Purpur ist die Freiheit 02 - Die Perlen der Wueste
Aber wir wissen beide, was es bedeutet, Sîdi.« Hamid zeigte auf den Sandhügel. » Was ich jedoch nicht weiß, ist, was zwischen dir und dem amghar vorgefallen ist. Ich war nicht dabei. Eines aber ist klar: Ich werde dich nicht mehr allein lassen, nicht nach dem.« Er deutete erneut auf den Grabhügel. » Ein Unglück ist bereits geschehen.«
» Von welchem Unglück sprichst du?«
Hamid sah seinen jungen Herrn an. Er seufzte, dann aber begann er mit seinem Bericht. » Sîdi Latif führte uns wie ausgemacht nach Norden. Wir waren schon eine Weile unterwegs, als uns Kasim und Sliman einholten. Sie erzählten von Hussein und dass ihr gestritten habt. Dann stieß Sheïk Wahlid zu uns, das war kurz vor Ksar es Souq, und gleich darauf trafen wir auf die Nachhut der Osmanen. Sheïk Wahlid hatte überall Kundschafter postiert, die sagten, die Osmanen ritten stracks nach Norden. So weit war also alles wie geplant, nur du kamst und kamst nicht! Ich aber musste immerzu an den Streit zwischen euch denken und wie sehr der amghar dich verabscheut. Deshalb bin ich zurückgeritten.«
» Du bist ein treuer Freund«, lobte Saïd, » und es tut mir aufrichtig leid, dich nicht gleich mitgenommen zu haben.«
Der Schwarze nickte. » Ja«, sagte er nur. » Allah, der Allwissende, hat seine Hand über dich gehalten. Höre nun weiter, Sîdi: Unterwegs stieß ich auf die Diener des amghar. Sie waren geflohen und sagten, Husseins Karawane sei verflucht. Ich überredete sie, mich zu Husseins Lagerplatz zu führen. Was ich dir jetzt sagen muss, Sîdi, klingt wie der schlimme Traum, mit dem uns ein böser Dschinn quält, doch bei meiner Mutter: Jedes Wort ist wahr!«
Angestrengt, mit mahlenden Kiefern und Händen, die sich abwechselnd öffneten und zu Fäusten ballten, suchte Hamid nach Worten. » Husseins Kinder weinten, und seine Frau, Lâlla Rabia, zerriss unter Schluchzen ihr Gewand, seine Mutter aber lag in ihrem Blut!«, platzte er schließlich heraus. » Sie hatte sich einen Dolch in den Leib gerammt. Der amghar am Boden zitterte an allen Gliedern, während das Leben aus ihm wich. Ich schwöre, genau so war es. Verborgen hinter einem Busch sah ich alles mit eigenen Augen.«
Saïd starrte den Schwarzen an. Er konnte sich weder bewegen noch sprechen.

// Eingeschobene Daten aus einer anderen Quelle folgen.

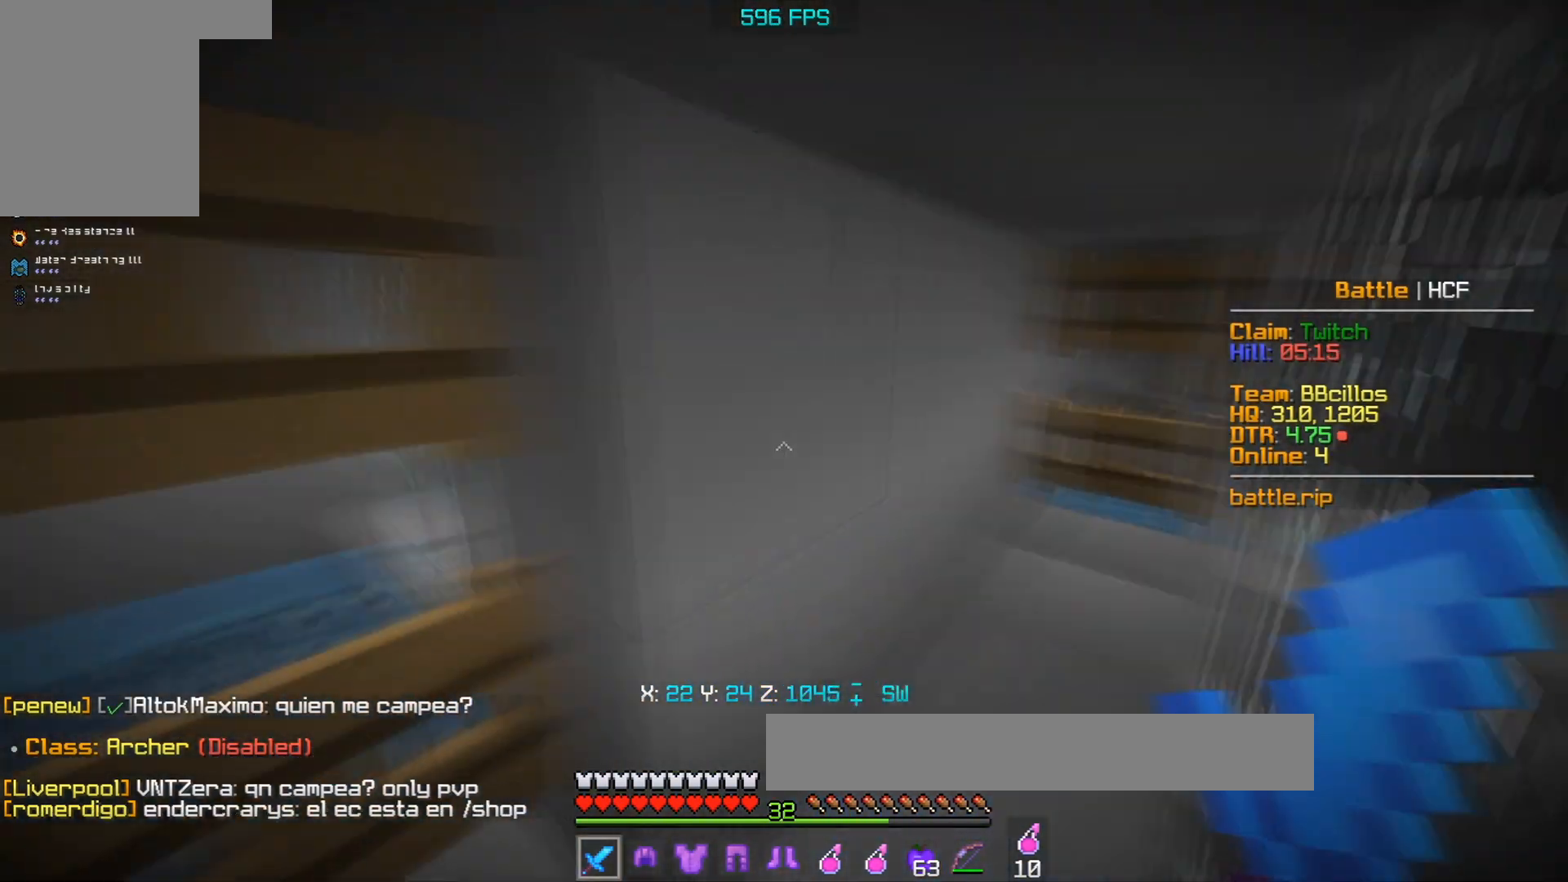
{"keys": ["w"], "mouse": [], "events": [[283, "d", "down"], [283, "w", "down"], [483, "d", "up"]]}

» Die Diener sagten, er habe aus der gerba getrunken, die an einem hellen mehari hing. Es wird wohl die deine gewesen sein, wenn er zuvor die Kamele vertauscht hatte. Du weißt, wie sehr er dich immer um deine Kamele beneidet hat. Dieses Wasser aber, also das in deiner gerba , scheint vergiftet gewesen zu sein, denn kurz nachdem er es getrunken hatte, begann Hussein zu schreien und sich am Boden zu wälzen.«
» Ich sah, wie Malika meinen Wasserbalg holte, dachte aber an nichts Böses. Ich nahm an, sie brauchte das Wasser für die Kinder. Stattdessen …«
Hamid zog die Augenbrauen in die Höhe. » Stattdessen vergiftete sie dein Wasser, ja, so wird es gewesen sein. Sie ging davon aus, dass du nach dem Schlaf durstig sein und«, er deutete auf den kleinen Grabhügel, » einen großen Schluck nehmen würdest. Oh Allah ! Als Lâlla Malika begriff, dass ihr Sohn die Kamele vertauscht und aus deiner gerba getrunken hatte, heulte sie auf wie ein Dschinn, sagten die Diener. Dann stieß sie sich das Messer in die Brust.« Er fasste nach Saïds Hand.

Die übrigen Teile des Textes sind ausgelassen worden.